[Extracted data Boundary: Start]

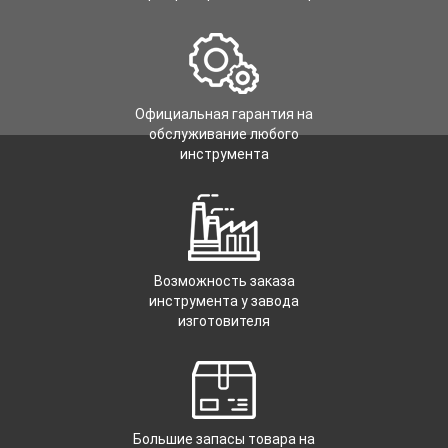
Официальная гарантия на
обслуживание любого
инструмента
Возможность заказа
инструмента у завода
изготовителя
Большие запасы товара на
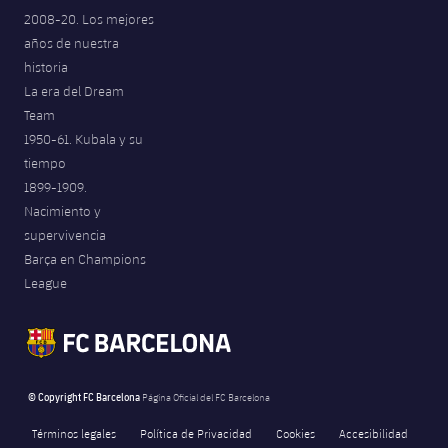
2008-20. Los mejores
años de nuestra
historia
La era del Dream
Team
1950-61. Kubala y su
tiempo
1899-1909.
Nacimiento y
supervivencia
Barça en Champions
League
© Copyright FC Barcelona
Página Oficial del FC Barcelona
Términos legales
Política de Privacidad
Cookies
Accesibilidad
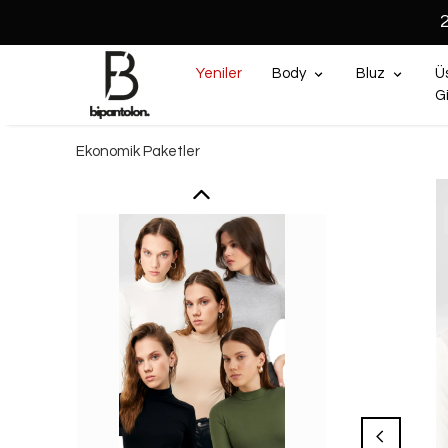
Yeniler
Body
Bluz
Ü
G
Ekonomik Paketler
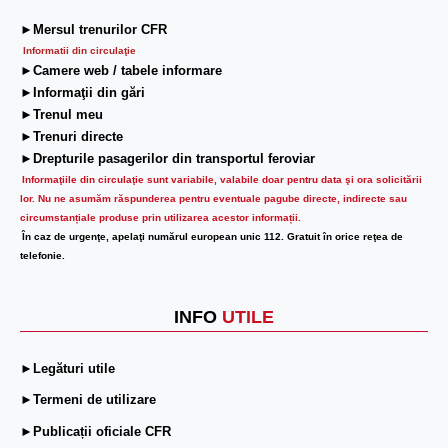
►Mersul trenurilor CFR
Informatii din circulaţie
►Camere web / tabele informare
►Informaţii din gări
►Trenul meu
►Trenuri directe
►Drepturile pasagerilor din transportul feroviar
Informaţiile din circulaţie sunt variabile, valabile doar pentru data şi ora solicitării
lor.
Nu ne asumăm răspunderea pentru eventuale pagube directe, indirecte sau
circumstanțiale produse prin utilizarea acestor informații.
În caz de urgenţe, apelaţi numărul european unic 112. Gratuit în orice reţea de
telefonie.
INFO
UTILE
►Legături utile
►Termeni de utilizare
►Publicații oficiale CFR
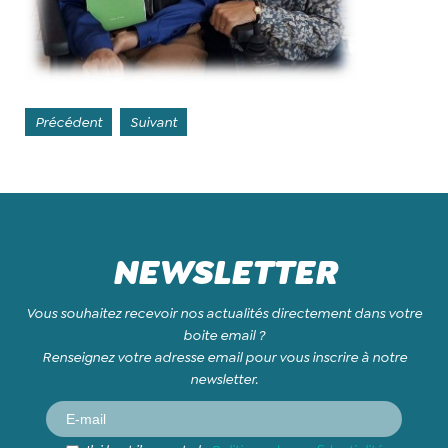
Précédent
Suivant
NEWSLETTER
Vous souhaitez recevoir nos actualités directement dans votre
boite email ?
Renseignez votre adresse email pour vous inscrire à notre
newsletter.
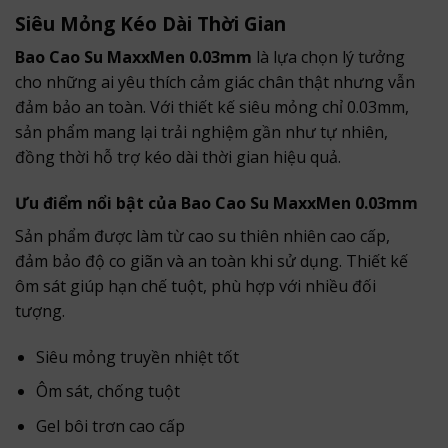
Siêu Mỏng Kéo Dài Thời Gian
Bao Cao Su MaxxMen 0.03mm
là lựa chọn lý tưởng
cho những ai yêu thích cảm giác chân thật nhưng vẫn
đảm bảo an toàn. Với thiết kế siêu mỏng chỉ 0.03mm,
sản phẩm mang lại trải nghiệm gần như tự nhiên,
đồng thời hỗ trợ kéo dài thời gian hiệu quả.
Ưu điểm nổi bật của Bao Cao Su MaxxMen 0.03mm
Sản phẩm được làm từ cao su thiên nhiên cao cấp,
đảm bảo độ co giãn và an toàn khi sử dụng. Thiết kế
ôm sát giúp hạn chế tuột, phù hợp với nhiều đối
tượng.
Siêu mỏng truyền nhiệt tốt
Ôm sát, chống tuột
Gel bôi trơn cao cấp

[Extracted data Boundary: End]

_Task details_: Arrange the lines from the start of the records through the line containing "Большие запасы товара на" as a numbered list, omitting any blank lines. Leave the pictures out of the answer.

_Task result_:
1. Официальная гарантия на
2. обслуживание любого
3. инструмента
4. Возможность заказа
5. инструмента у завода
6. изготовителя
7. Большие запасы товара на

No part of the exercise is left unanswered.